Questo periodo così turbolento e gravido di tragicità sta suscitando in tutti noi non pochi turbamenti ed emozioni contrastanti. Ma questo, quanto meno, ci sta finalmente portando a porci delle domande che altrimenti non ci saremmo mai fatti. Che cosa è per davvero il terrorismo di matrice islamica?
Chi c’è realmente dietro di esso?
Si tratta veramente di fanatismo religioso oppure vi è qualcuno che, agendo nell’ombra, lo strumentalizza per fini inconfessabili?
L’Unione Europea è ancora credibile e difendibile?
È stata realmente essa ad averci portato la pace e la prosperità dopo la fine della seconda guerra mondiale?

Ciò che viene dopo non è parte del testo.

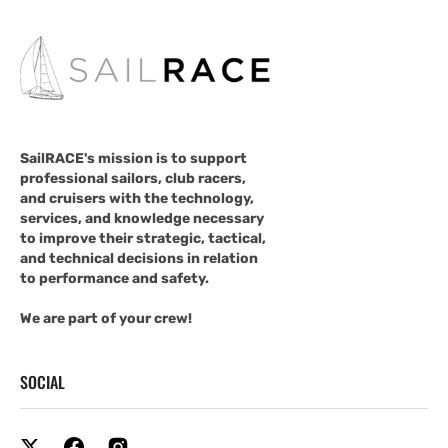
SailRACE's mission is to support
professional sailors, club racers,
and cruisers with the technology,
services, and knowledge necessary
to improve their strategic, tactical,
and technical decisions in relation
to performance and safety.
We are part of your crew!
SOCIAL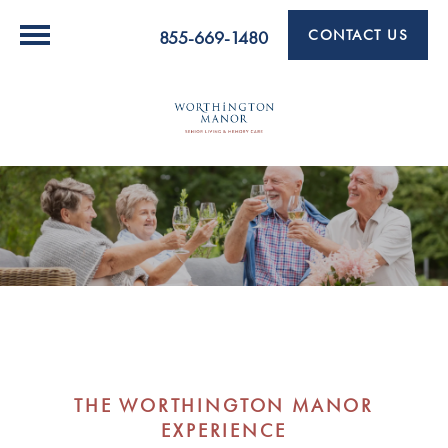
CONTACT US
855-669-1480
THE WORTHINGTON MANOR
EXPERIENCE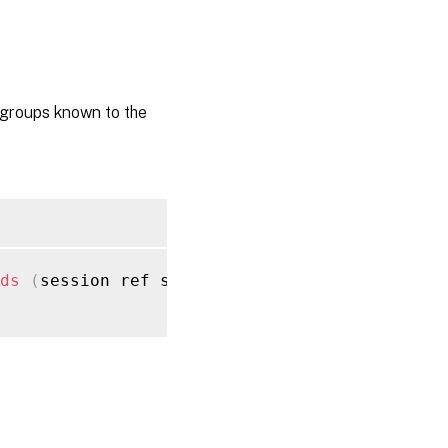
groups known to the
ds
(
session ref session_ref
)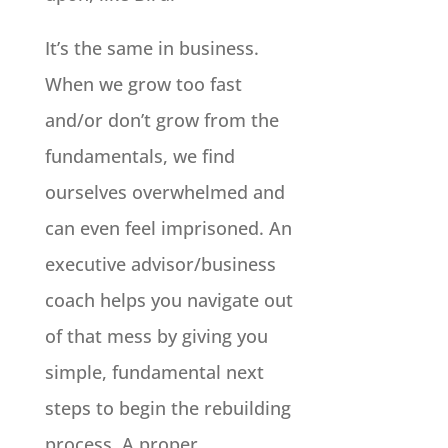
It’s the same in business.
When we grow too fast
and/or don’t grow from the
fundamentals, we find
ourselves overwhelmed and
can even feel imprisoned. An
executive advisor/business
coach helps you navigate out
of that mess by giving you
simple, fundamental next
steps to begin the rebuilding
process. A proper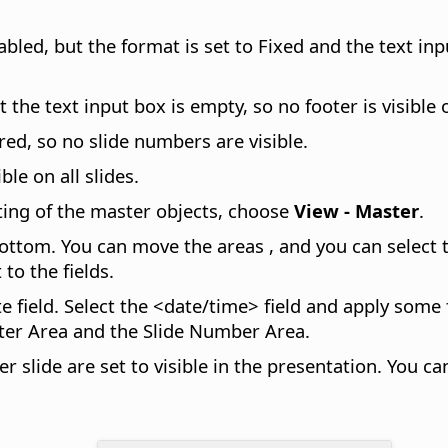
bled, but the format is set to Fixed and the text inp
the text input box is empty, so no footer is visible o
ed, so no slide numbers are visible.
ble on all slides.
ting of the master objects, choose
View - Master
.
bottom. You can move the areas , and you can select 
to the fields.
e field. Select the <date/time> field and apply some
oter Area and the Slide Number Area.
slide are set to visible in the presentation. You can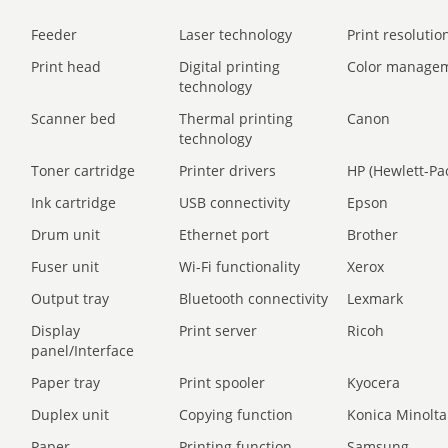
Feeder
Laser technology
Print resolution
Print head
Digital printing
Color manage
technology
Scanner bed
Thermal printing
Canon
technology
Toner cartridge
Printer drivers
HP (Hewlett-Pa
Ink cartridge
USB connectivity
Epson
Drum unit
Ethernet port
Brother
Fuser unit
Wi-Fi functionality
Xerox
Output tray
Bluetooth connectivity
Lexmark
Display
Print server
Ricoh
panel/Interface
Paper tray
Print spooler
Kyocera
Duplex unit
Copying function
Konica Minolta
Paper
Printing function
Samsung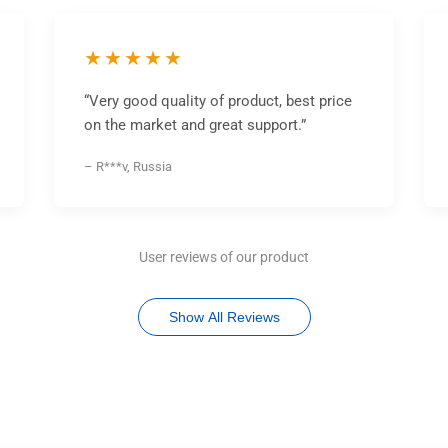
★★★★★
“Very good quality of product, best price
on the market and great support.”
– R***v, Russia
User reviews of our product
Show All Reviews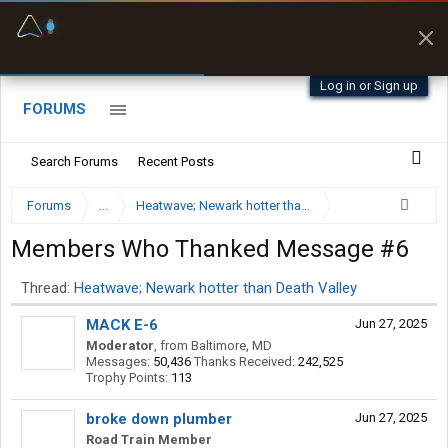
Fuel & Truck Stops
Prices, parking & real-
time availability
Log in or Sign up
FORUMS
Search Forums
Recent Posts
Forums
...
Heatwave; Newark hotter than Death Valley
Members Who Thanked Message #6
Thread:
Heatwave; Newark hotter than Death Valley
MACK E-6
Jun 27, 2025
Moderator
,
from
Baltimore, MD
Messages:
50,436
Thanks Received:
242,525
Trophy Points:
113
broke down plumber
Jun 27, 2025
Road Train Member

È oggi così indispensabile proseguire nell’integrazione europea?
È sul serio necessario che gli stati nazionali, perdendo la propria sovranità, confluiscano negli Stati Uniti d’Europa?

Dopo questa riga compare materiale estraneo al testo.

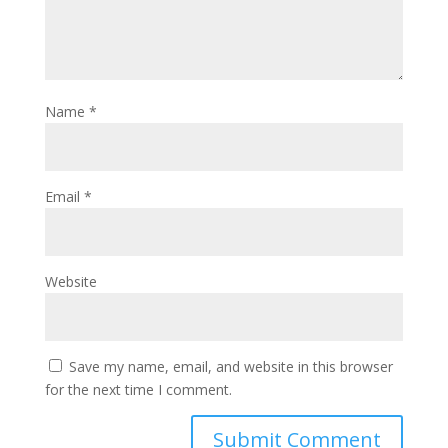
Name
*
Email
*
Website
Save my name, email, and website in this browser
for the next time I comment.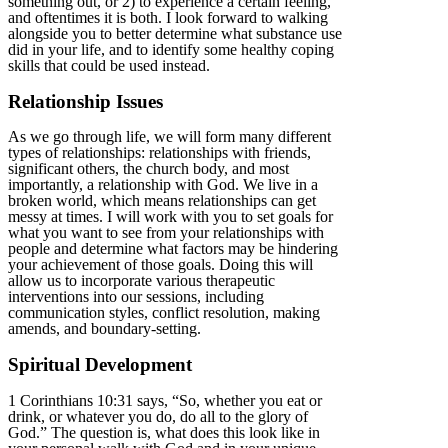
something out, or 2) to experience a certain feeling,
and oftentimes it is both. I look forward to walking
alongside you to better determine what substance use
did in your life, and to identify some healthy coping
skills that could be used instead.
Relationship Issues
As we go through life, we will form many different
types of relationships: relationships with friends,
significant others, the church body, and most
importantly, a relationship with God. We live in a
broken world, which means relationships can get
messy at times. I will work with you to set goals for
what you want to see from your relationships with
people and determine what factors may be hindering
your achievement of those goals. Doing this will
allow us to incorporate various therapeutic
interventions into our sessions, including
communication styles, conflict resolution, making
amends, and boundary-setting.
Spiritual Development
1 Corinthians 10:31 says, “So, whether you eat or
drink, or whatever you do, do all to the glory of
God.” The question is, what does this look like in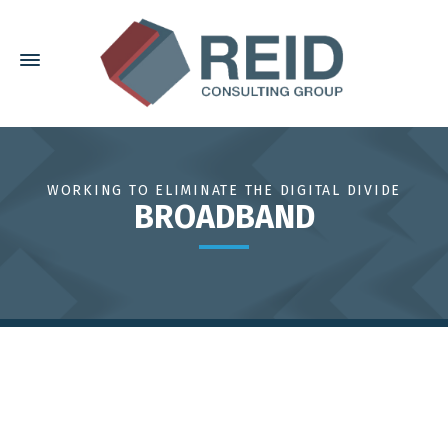
WORKING TO ELIMINATE THE DIGITAL DIVIDE
BROADBAND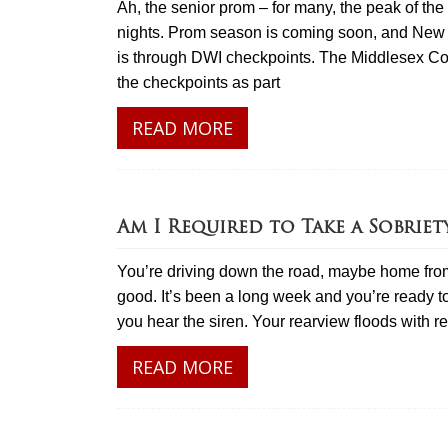
Ah, the senior prom – for many, the peak of t
nights. Prom season is coming soon, and New J
is through DWI checkpoints. The Middlesex Cou
the checkpoints as part
READ MORE
Am I Required to Take a Sobriet
You’re driving down the road, maybe home from
good. It’s been a long week and you’re ready to
you hear the siren. Your rearview floods with 
READ MORE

Siamo sicuri che tutto ciò sia imprescindibile per il prosieguo della pace?
Eppure oggi i più ferventi politici europeisti ci stanno dicendo esattamente il contrario! Che dobbiamo prepararci alla guerra! Lo dobbiamo fare per difendere i nostri valori messi in pericolo da Putin, il boia.

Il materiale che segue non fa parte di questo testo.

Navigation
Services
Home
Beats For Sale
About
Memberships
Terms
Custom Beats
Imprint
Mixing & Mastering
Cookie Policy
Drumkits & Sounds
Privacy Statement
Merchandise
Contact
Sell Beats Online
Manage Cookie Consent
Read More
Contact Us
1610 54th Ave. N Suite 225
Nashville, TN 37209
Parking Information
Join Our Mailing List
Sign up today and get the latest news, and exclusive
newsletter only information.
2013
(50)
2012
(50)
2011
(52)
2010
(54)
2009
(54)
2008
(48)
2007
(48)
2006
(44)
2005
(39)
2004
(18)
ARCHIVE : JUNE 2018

Ed Israele? Siamo realmente tenuti a prendere le difese dell’unica democrazia in Medio Oriente solo si spaccia per una democrazia?
Ma non sta agendo come tale! Non rispetta i diritti dei palestinesi. Anzi, li sta proprio massacrando! E per di più lo fa in una maniera tale che loro stessi sembrano nazisti!
Come è possibile? Loro che così tanto hanno sofferto, perché non capiscono quanto a loro volta stiano facendo male ad altri? Dovrebbero essere i primi a rigettare una tale malvagità. Perché? Perché noi dobbiamo portare i sensi di colpa per tutto ciò che è loro capitato quando sono essi stessi i primi a non provarne per ciò che oggi stanno facendo? Che senso ha tutto questo?
E la democrazia? Può una democrazia provocare simili atrocità?
Può una democrazia essere considerata la più perfetta forma di governo quando consente queste bestialità?
Perché i nostri governanti, che ci spronano a difendere anche a costo di una guerra, i nostri cosiddetti valori democratici, tacciono di fronte a tutto questo?
Perché ignorano le disperate richieste d’aiuto che provengono da terre tanto martoriate?
Ma poi, perché dobbiamo andare in guerra contro la Russia?
Come è possibile che ci venga presentato come necessario lo scontro con la Russia quando nessuno tra di noi, se non qualche decerebrato, la percepisce come una minaccia?
Ma non conta nulla la tanto sbandierata volontà popolare? Dove è finita?
A cosa serve votare se chiunque poi salga al potere non fa mai quello che il popolo vuole?
Ma a che cosa si è ridotta in definitiva la democrazia?
Può essere ancora chiamata tale quella in cui noi viviamo?